A distância transversal mandibular, tanto na região de gônio quanto de antigônio, avaliada em T3, foi menor que a apresentada por Lux et al.19 em pacientes com 15 anos de idade, fossem eles Classe I ou Classe II. Também foi menor que a de outros trabalhos2,13,27. Assim, nossos resultados sugerem que os pacientes Classe II, mesmo que tratados ortopedicamente, apresentam crescimento e dimensões transversais mandibulares menores que os pacientes Classe I, não confirmando o resultado de Lux et al.19, embora as diferenças de tamanho encontradas provavelmente tenham pouco significado clínico, uma vez que não foram maiores que 4mm. Além disso, a região goníaca sofre extensa remodelação durante o crescimento e é a dimensão transversal do terço inferior da face que mais cresce, apresentando, então, maior possibilidade de variação morfológica. Na Tabela 7 pode-se perceber a influência do sexo e da má oclusão no crescimento transversal mandibular, já que os menores crescimentos anuais estão relacionados a trabalhos cujas amostras apresentam pacientes do sexo feminino e/ou com má oclusão Classe II. Outro aspecto é que a comparação de valores normativos entre os trabalhos não é adequada devido à ampliação radiográfica. Alguns trabalhos fazem e outros não fazem menção à correção, e ainda há aqueles que afirmam ter realizado, mas não descrevem claramente o método utilizado.
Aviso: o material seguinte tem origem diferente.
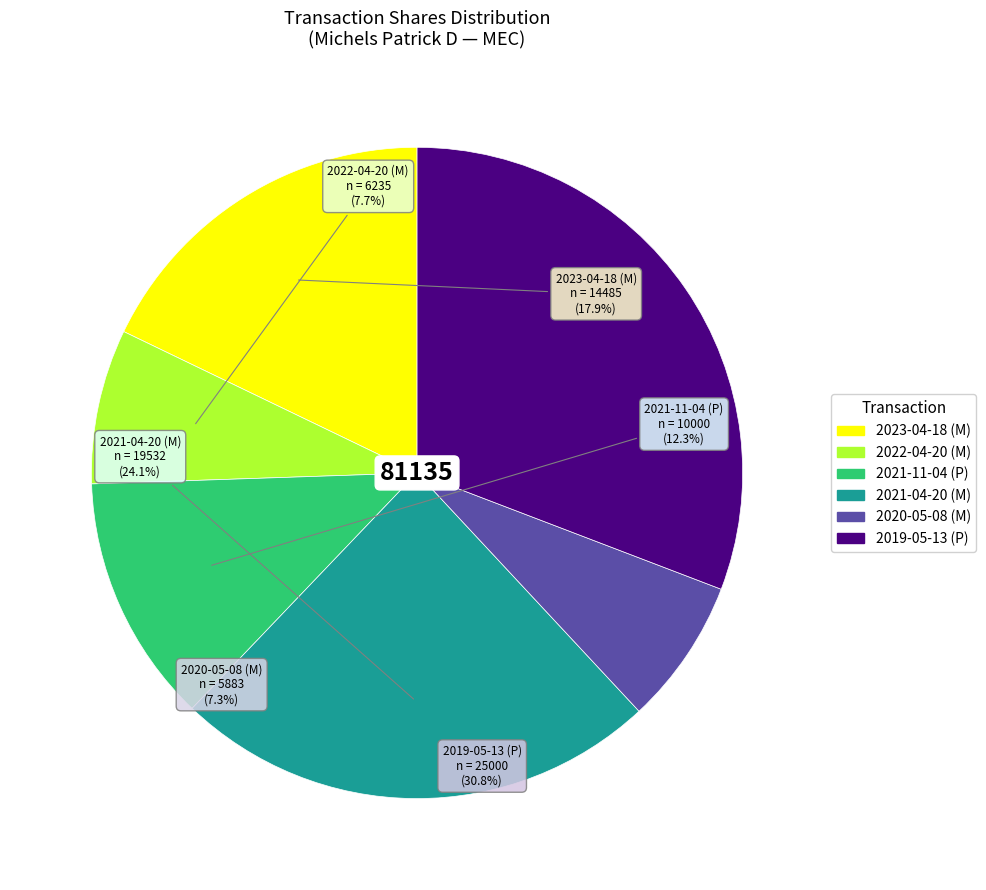

Is it true that 2020-05-08 (M) is 21% of the pie?

False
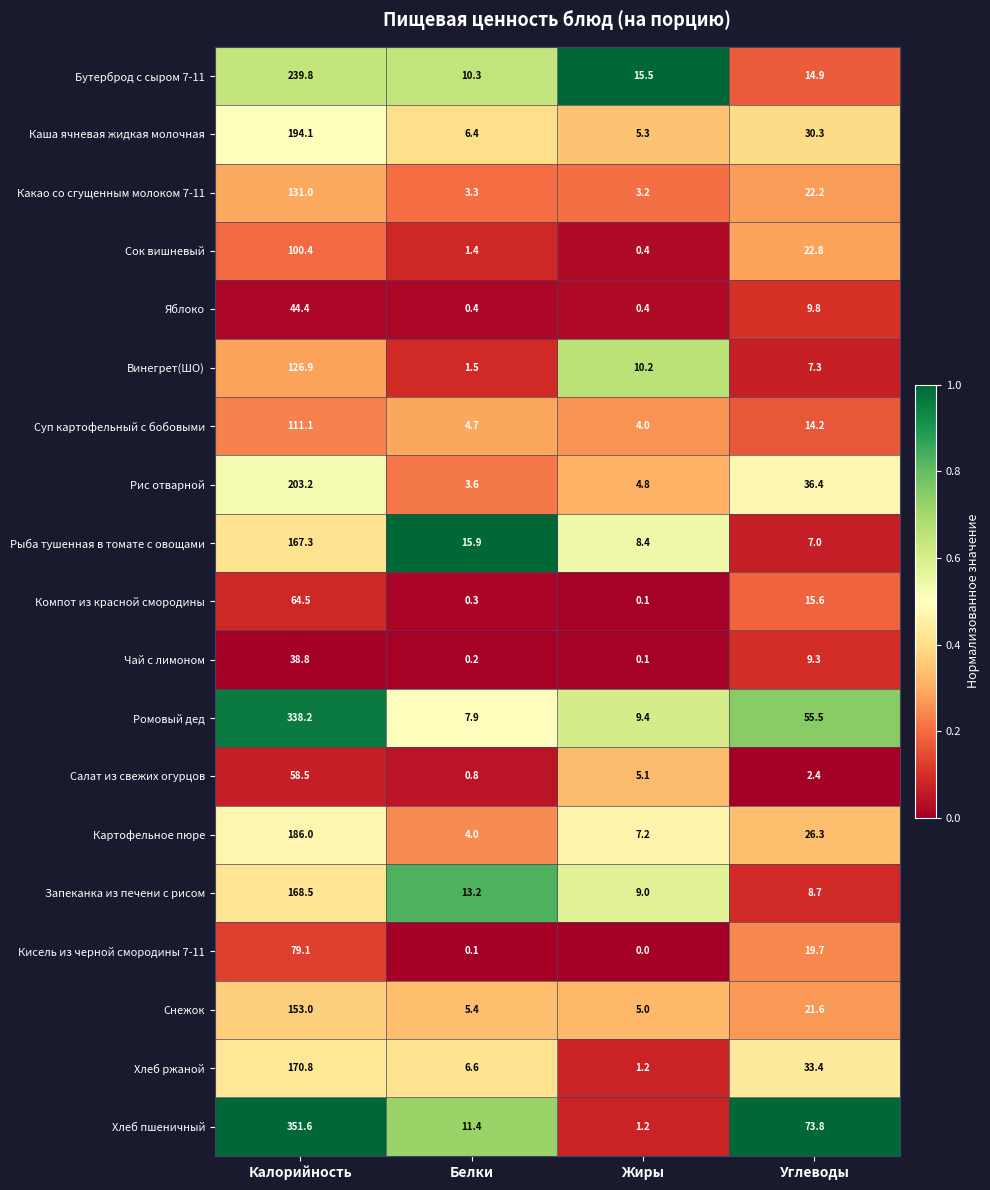

What is the difference between the maximum and minimum values in the Хлеб ржаной series?

169.6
Devido a esses problemas, alguns trabalhos9,27 sugerem a utilização de proporção (JJ/AgAg) ao invés de valores normativos, pois assim se minimizaria o problema — embora não o eliminasse —, já que alguns centros fazem radiografias posteroanteriores com o plano de Frankfort paralelo ao solo e outros na posição de Frankfort inclinado em 35° para baixo.

Os achados do presente estudo são limitados pelo tamanho da amostra, por viés do potencial do tratamento e pela falta de grupo controle. Embora o tamanho da amostra seja pequeno, as probabilidades obtidas e altamente significativas (p < 0,001) sugerem que as mudanças de crescimento observadas são reais. Sendo assim, estudos adicionais com amostras maiores são necessários para providenciar melhores estimativas de variação de aumento transversal pelo crescimento. Há, também, a possibilidade da influência do tratamento subsequente ao Bionator no aumento transversal, embora seja pouco provável que aparelhos fixos convencionais tenham algum potencial de efeito ortopédico.

 

Conclusões

1) As bases ósseas maxilares e mandibulares parecem ser influenciadas pela terapia com Bionator no período de tratamento, voltando a ter um comportamento normal no período pós-tratamento.

2) O padrão de remodelação maxilar e mandibular seguiu a mesma tendência de crescimento transversal dos implantes metálicos.

3) Com a idade, o centro de rotação transversal da maxila desloca-se para posterior.

 

Como citar este artigo: Monini AC, Gandini Júnior LG, Maia LGM, Santos-Pinto A. Transverse maxillary and mandibular growth during and after Bionator therapy: Study with metallic implants. Dental Press J Orthod. 2013 May-June;18(3):72-9.

Enviado em: 04 de janeiro de 2010 – Revisado e aceito: 20 de outubro de 2010

» Os autores declaram não ter interesses associativos, comerciais, de propriedade ou financeiros, que representem conflito de interesse, nos produtos e companhias descritos nesse artigo.